DOCUMENT TEXT:
»»
(originally published in The
Outreach Connection in December 2006)
I absolutely hated Mel Gibson’s The Passion of the Christ, and had just about decided never to see
any of his films again. But because I’m more easygoing than he seems to be, and
since I had some time available, I went to see his new Apocalypto regardless. A strange choice of follow-up (although in
common with Christ it completely
avoids the English language, which may be a wise choice given its director’s
facility with vocabulary), it depicts the Mayan kingdom as decline sets in. A
relatively harmonious jungle tribe is devastated by the vicious rulers, and the
surviving adults are taken away to be either sold into slavery or sacrificed to
the gods; one young warrior escapes and sets off to return to his hidden
pregnant wife and young son.
The film is nowhere near as annoying as Passion of the Christ, because even though it may be equally as
violent by some statistical measure, it’s all a cartoonish, dispersed kind of
brutality that generally seems too overdone and abstracted to leave much
visceral impact. In fact, whatever Gibson’s intentions may have been, he
doesn’t deliver much more than a familiar action movie rush. The film is quite
conventionally paced, and although it seems meticulously researched and
recreated (no question it’s visually stunning at times), it has limited
evocative power. It has ample hints of supernatural or spiritual significance,
but these never seem like more than dressing. For all its pace and obvious
merits, I found my mind constantly drifting off.
Blood Diamond
The first comment I found on the Internet Movie Database
reads: “There is clearly a cultural message going on, regarding violence, war,
and man’s inhumanity to man.” Well, clearly, I guess. But if so, as in its
predecessor, this message only emerges through a sense of self-flagellation and
extremity. Thankfully though, Apocalypto
seldom exhibits the smug piety of Christ,
entailing that my main emotion as I came away from the film was simple relief.
Edward Zwick’s Blood
Diamond is a very similar viewing experience, in that the specific time and
place count for far less than sheer momentum and Hollywood values. It’s a
weaker and sillier film overall though, largely because of the often wretched
English dialogue, which just makes Mel Gibson seem even shrewder. It’s 1999 in
conflict-ridden Sierra Leone, and a diamond smuggler played by Leonardo
DiCaprio links up with a simple fisherman (Djimon Hounsou) who’s trying to find
his displaced family – the price of DiCaprio’s help is a huge buried diamond,
of which only Hounsou knows the location.
««
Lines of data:
»»
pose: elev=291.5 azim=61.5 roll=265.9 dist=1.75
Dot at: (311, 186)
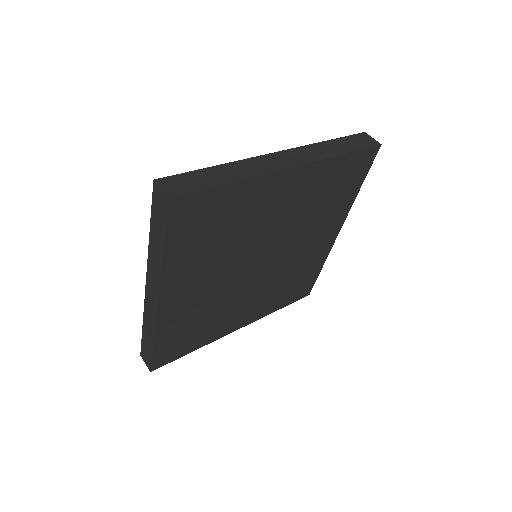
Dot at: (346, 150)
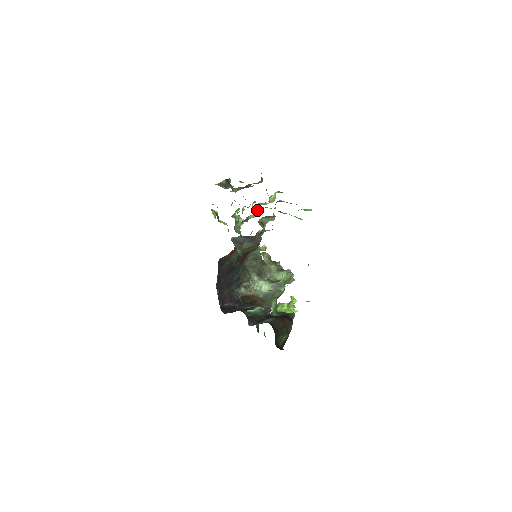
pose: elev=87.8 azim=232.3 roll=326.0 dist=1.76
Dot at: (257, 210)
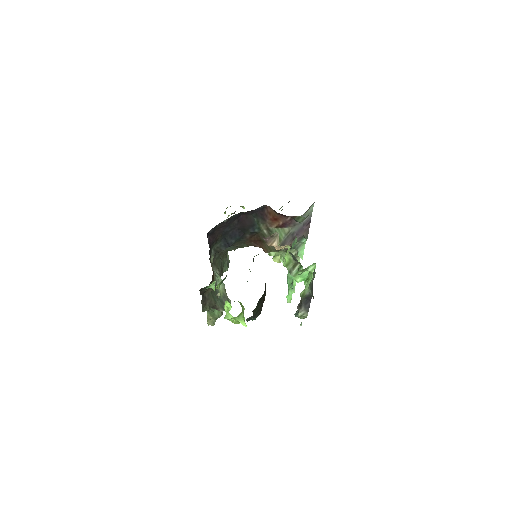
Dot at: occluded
««
»»
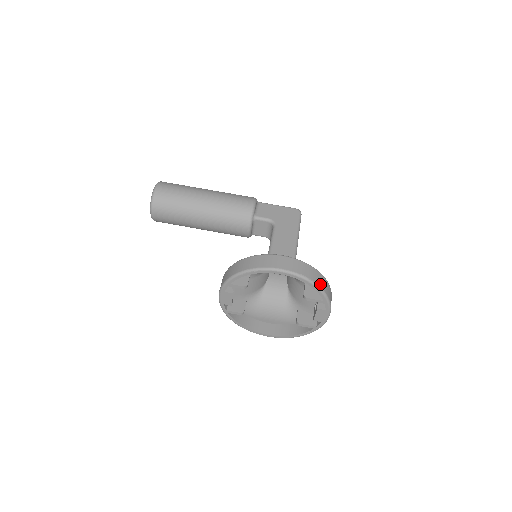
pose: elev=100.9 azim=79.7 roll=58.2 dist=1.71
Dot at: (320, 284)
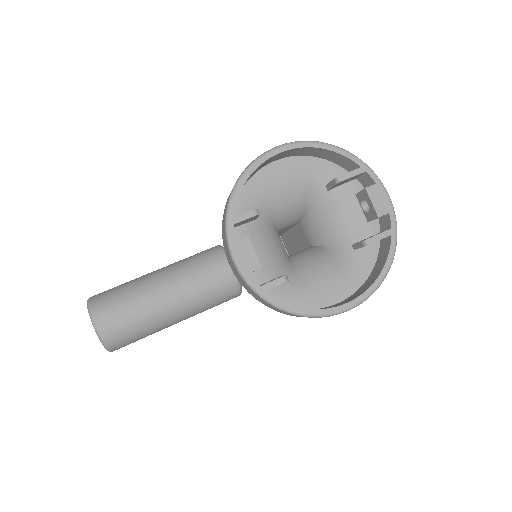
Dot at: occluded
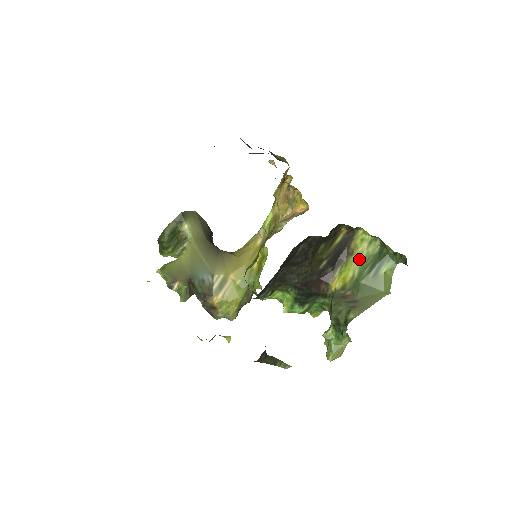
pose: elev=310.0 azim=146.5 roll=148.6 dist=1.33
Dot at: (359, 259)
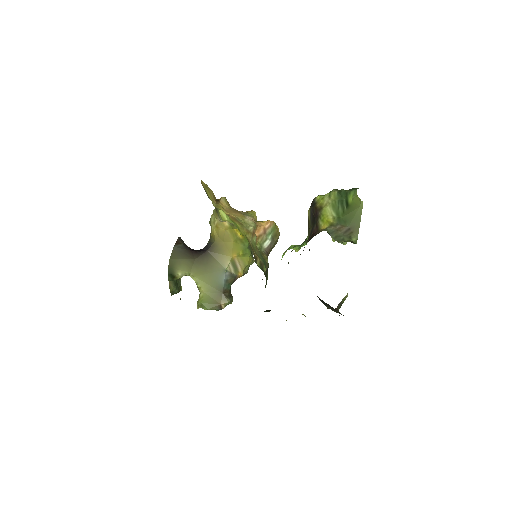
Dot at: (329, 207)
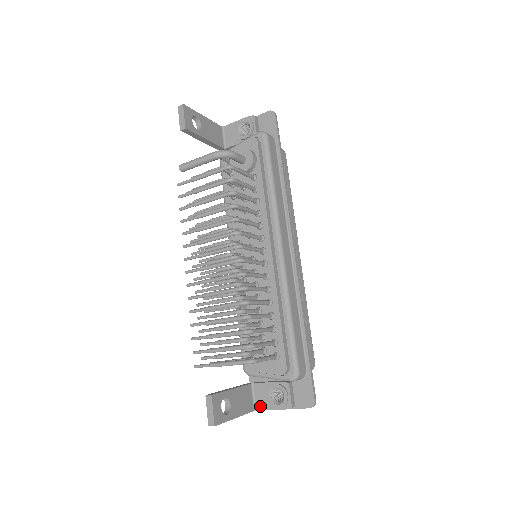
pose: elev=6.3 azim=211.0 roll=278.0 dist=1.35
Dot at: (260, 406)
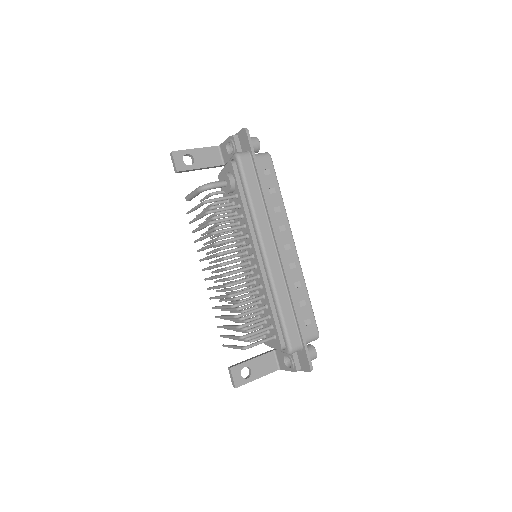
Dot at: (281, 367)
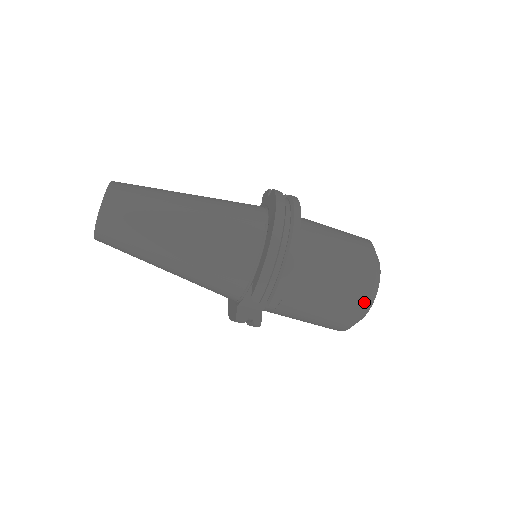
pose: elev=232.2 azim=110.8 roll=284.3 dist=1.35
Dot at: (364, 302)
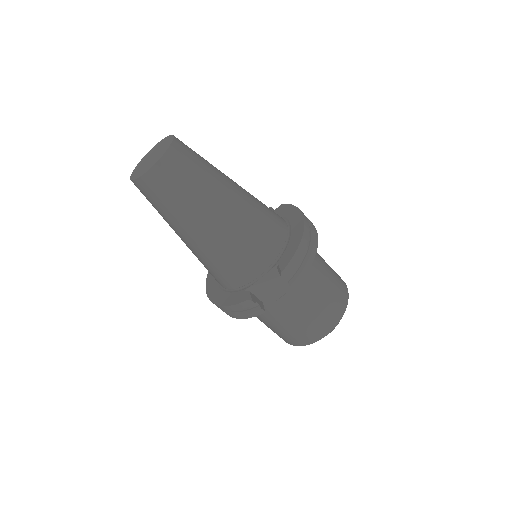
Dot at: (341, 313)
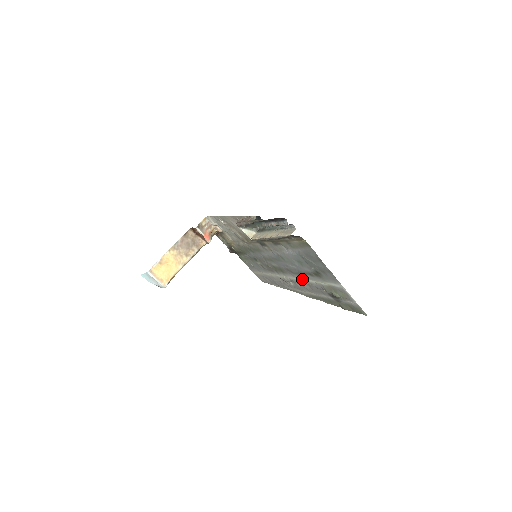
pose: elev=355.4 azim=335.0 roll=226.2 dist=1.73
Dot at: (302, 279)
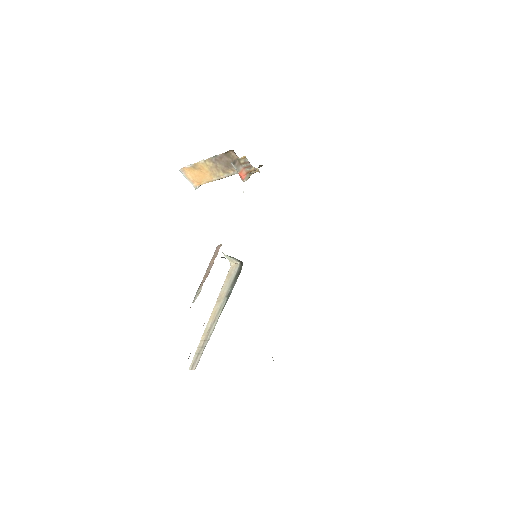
««
REQUIRED WORK:
[1] Revise the passage of the film review that opens with the words containing "(originally published in" and closes with "and young son.", replacing "jungle tribe" with "forest tribe".
[2] Summarize the film review in two sentences.
[3] Write the next part of the review of Apocalypto and Blood Diamond, picking up after its last sentence.

EXPECTED OUTPUTS:
[1]
(originally published in The
Outreach Connection in December 2006)
I absolutely hated Mel Gibson’s The Passion of the Christ, and had just about decided never to see
any of his films again. But because I’m more easygoing than he seems to be, and
since I had some time available, I went to see his new Apocalypto regardless. A strange choice of follow-up (although in
common with Christ it completely
avoids the English language, which may be a wise choice given its director’s
facility with vocabulary), it depicts the Mayan kingdom as decline sets in. A
relatively harmonious forest tribe is devastated by the vicious rulers, and the
surviving adults are taken away to be either sold into slavery or sacrificed to
the gods; one young warrior escapes and sets off to return to his hidden
pregnant wife and young son.

[2] The reviewer, who hated The Passion of the Christ, found Apocalypto, a tale set in the declining Mayan kingdom in which a young warrior escapes captivity to return to his family, less annoying because its cartoonish violence leaves little visceral impact, though the film delivers little beyond a familiar action movie rush. Blood Diamond, set in 1999 Sierra Leone, where a diamond smuggler played by Leonardo DiCaprio teams up with a fisherman played by Djimon Hounsou, is a similar experience but a weaker and sillier film, largely because of its often wretched English dialogue.

[3]
The movie purports to have something to say about conflict
diamonds, and how Western consumer complicity indirectly feeds African turmoil
and suffering. However, this is all presented heavy-handedly, largely via a reporter
played by Jennifer Connelly, who’s just terrible here. Through all of this,
DiCaprio and Hounsou dodge a volume of bullets and explosions that might seem
excessive even in a Rambo film (it’s established that the DiCaprio character is
an amoral pragmatist – that is before the requisite softening sets in on him –
but the number of people he blows away is still rather bewildering). The film’s
other sins include outrageous coincidences, confusing geography, and little or
no visceral feeling for Africa itself. DiCaprio brings an effective rough-edged
conviction to it all, and keeps things feeling somewhat coherent just by sheer
willpower, but by the end you have the sense of a movie disintegrating before
your eyes.
The Puffy Chair
The Puffy Chair, a
very low budget movie directed by Jay Duplass (with many other members of the
Duplass clan strewn throughout the credits) has less technique in its entire
length than you’ll find in any random minute of the above films. I’d love to
declare The Puffy Chair a clear
artistic winner, but on this occasion, affection for shoestring talk-driven
comedies can only stretch so far. The film, about a young couple on a road trip
to pick up and deliver a birthday gift (a puffy chair, in fact) to the guy’s
father, has some nice set-ups and is never less than pleasant, but it’s very
thin on real insight. See the recent Mutual
Appreciation and Old Joy for
better examples of how young directors can truly soar on a budget no bigger
than a middle-ranking Bay Street salary.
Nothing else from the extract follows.